Electromyoneurography can also be used to measure patient recovery from surgical procedures, such as nerve repair. A study conducted on patients with proximal radial nerve injuries used the procedure to indicate the degree of both pre- and postoperative nerve damage. In this particular study, electromyoneurography was the preferred method of measuring recovery, chosen over magnetic resonance imaging (MRI) and computed tomography (CT) scans. When looking at the sample data table, one can see that postoperative patients generally see an increase in mean radial nerve amplitude, a decrease in mean radial nerve latency and increases in nerve motor conduction velocity. These results are all general trends that would be expected when operating on damaged nerves in effort to increase their performance.

Electromyoneurography's unique combination of recording in muscle and nerve simultaneously typically results in a higher level of diagnostic ability in the field of medicine.
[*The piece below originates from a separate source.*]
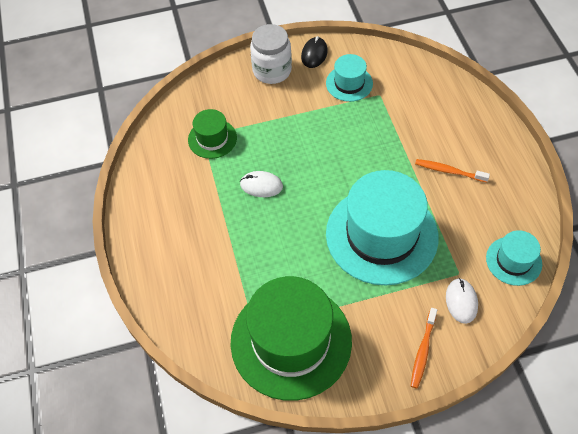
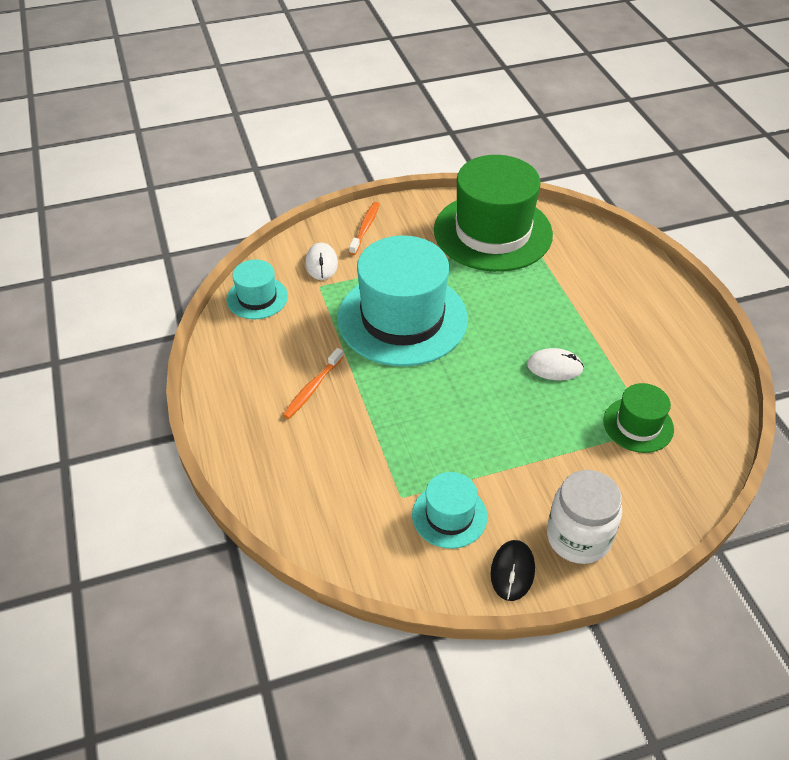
camera: 175 degrees right, 10 degrees down
(449, 171) = (312, 388): orange toothbrush -> orange toothbrush turned 105 degrees clockwise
This heightened utility often results in a lesser demand for more invase techniques for acquiring electrophysiological data, such as myelography, a procedure where complications are not uncommon and the amount of attention required for post-operative care is more involved.

== Conditions Diagnosed with Electromyoneurography ==
Electromyoneurography has been found to be particularly useful in diagnosing the following neuromuscular conditions, though it is not an exhaustive list:

| I. Myopathy (disease or disturbance of striated muscle fibers or cell membrane) | II. Neuropathy (disease or disorder of the lower motor neuron) |
|---|---|
| Primary (muscle fiber): muscular dystrophy Duchenne muscular dystrophy Facioscapulohumeral muscular dystrophy Limb-girdle muscular dystrophy | Myelopathy (lesion involving motor neuron in anterior horn of the spinal cord) Spinal muscular atrophy Progressive muscular atrophy Poliomyelitis Amyotrophic lateral sclerosis Charcot–Marie–Tooth disease |
| Cell membrane hyper-irritability (attributed to spindle cell hyperactivity) Myotonic dystrophy Myotonia congenita Paramyotonia congenita | Radiculopathy (lesion involving the nerve root) Spinal disc herniation Spinal stenosis Guillain–Barré syndrome |
| Myasthenia Myasthenia gravis Lambert–Eaton myasthenic syndrome Hypokalemia Glycogen storage disease type V Cushing's syndrome | Axonopathy (disease or damage to the axon or peripheral nerve) Carpal tunnel syndrome Radial neuropathy Meralgia paraesthetica Hypothyroidism |

== Procedure Outline ==

In an electromyoneurography procedure, recording of the muscle is done by insertion of a needle. The recordings are taken when the muscle is at rest and when the muscle is contracting; the muscle will contract based on the directions of the one performing the test (instructing the patient to move certain body parts in certain directions forming muscle contractions). Various regions of muscle on the body are examined in an electromyoneurography test and the procedure lasts anywhere between 30 and 60 minutes (2–5 minutes per muscle). In addition to examining the muscles, the conduction velocity of nerve signals are measured. The nerve's ability to transmit signals is tested by inserting recording electrodes to capture the data and signal electrodes to initiate signals down a nerve by applying a small shock. Self-generated potentials also occur naturally for recording, in addition to the artificial "shock". Evaluating a nerve's conduction velocity, together with testing potentials, allows for a beneficial diagnosis that can detect pain and sensory problems at the neuromuscular level.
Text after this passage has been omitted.